I never questioned you. Not the assistants or the colleagues or the women at your dinners who looked at you like they wanted to eat you alive.

I never once asked. Because I trusted you. And you can't give me the same thing."

Isabelle’s voice broke. She pressed both hands over her mouth.

The sound she made behind her hands was the worst thing Xavier had ever heard.

He wanted to tell her that no other woman existed for him, so her trust made all the sense in the world.

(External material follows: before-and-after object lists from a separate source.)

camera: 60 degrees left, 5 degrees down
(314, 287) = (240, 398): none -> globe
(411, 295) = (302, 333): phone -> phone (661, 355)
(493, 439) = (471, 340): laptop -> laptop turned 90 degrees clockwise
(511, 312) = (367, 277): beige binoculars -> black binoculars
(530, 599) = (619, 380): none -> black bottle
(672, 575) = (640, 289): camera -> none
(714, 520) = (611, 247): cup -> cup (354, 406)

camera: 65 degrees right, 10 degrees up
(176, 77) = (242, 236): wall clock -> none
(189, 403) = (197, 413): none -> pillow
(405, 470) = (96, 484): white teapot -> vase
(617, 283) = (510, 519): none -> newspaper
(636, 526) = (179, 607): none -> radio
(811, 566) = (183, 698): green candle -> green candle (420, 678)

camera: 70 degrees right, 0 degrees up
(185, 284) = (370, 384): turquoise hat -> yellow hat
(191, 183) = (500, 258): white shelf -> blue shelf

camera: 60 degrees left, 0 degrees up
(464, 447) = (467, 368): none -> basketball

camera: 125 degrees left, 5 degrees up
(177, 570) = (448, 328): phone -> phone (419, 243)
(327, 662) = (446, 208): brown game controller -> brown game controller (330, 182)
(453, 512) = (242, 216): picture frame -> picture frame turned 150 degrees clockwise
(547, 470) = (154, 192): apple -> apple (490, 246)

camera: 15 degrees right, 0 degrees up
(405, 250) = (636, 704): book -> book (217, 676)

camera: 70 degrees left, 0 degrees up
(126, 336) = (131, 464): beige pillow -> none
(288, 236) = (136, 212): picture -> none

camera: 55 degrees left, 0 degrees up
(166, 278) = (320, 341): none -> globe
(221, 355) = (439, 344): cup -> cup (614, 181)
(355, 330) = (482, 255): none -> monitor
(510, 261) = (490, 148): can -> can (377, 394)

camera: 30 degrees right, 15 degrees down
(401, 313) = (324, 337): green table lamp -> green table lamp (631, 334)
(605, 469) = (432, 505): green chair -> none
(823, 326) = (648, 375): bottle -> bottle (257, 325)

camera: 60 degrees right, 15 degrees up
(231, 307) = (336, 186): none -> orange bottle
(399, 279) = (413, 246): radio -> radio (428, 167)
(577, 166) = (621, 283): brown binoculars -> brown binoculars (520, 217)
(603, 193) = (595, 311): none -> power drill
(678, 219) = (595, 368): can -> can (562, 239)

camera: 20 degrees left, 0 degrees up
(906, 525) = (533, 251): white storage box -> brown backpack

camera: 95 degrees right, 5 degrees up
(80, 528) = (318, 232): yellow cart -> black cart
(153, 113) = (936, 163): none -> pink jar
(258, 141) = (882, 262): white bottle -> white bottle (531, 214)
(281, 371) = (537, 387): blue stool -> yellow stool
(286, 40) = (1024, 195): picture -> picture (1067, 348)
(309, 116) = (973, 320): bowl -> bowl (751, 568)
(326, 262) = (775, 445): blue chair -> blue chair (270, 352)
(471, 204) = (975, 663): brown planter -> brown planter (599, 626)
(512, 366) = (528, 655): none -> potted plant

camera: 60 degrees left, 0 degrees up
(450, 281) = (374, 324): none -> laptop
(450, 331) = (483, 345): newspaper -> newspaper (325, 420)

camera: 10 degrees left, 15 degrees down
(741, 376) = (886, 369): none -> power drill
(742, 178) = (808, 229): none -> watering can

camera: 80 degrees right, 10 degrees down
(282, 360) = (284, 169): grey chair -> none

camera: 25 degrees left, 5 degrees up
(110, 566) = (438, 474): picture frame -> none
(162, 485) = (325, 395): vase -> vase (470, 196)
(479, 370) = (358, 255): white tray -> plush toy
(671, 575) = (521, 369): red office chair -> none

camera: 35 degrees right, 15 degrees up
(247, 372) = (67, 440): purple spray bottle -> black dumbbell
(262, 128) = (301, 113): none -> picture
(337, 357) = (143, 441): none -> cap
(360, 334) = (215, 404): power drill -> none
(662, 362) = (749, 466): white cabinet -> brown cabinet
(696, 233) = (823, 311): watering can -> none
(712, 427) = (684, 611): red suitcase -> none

Instead, he said nothing, keeping his cold gaze trained on her.

When Isabelle took her hands away her face had changed. The anger was gone. The tears were still there but they'd gone cold, and what replaced the anger was worse. It was clarity.

"You've already decided," she whispered. "Haven't you? You didn't come home to ask me. You came home because you'd already decided."

"That's not true,” he bit out. But it was true. The decision was a cold thing in his chest, wrapped up in jealousy, pain and an ancient wound.

"Look at me and tell me you believe this baby is yours. Right now. Look at me and say it."

Xavier couldn't. He opened his mouth. He looked at this woman, his wife, the love of his life. I believe you, Isabelle. He could feel them in his throat. He could feel them pushing up against the locked room, pushing against the fear.

But they weren't strong enough. The fear won. The fear always won.

Instead, he said different words.

“I don’t believe you," he said, his voice sounding cold, hard, and foreign to his own ears. Xavier turned away, unable to look at her shattered expression. “I think that you should leave.”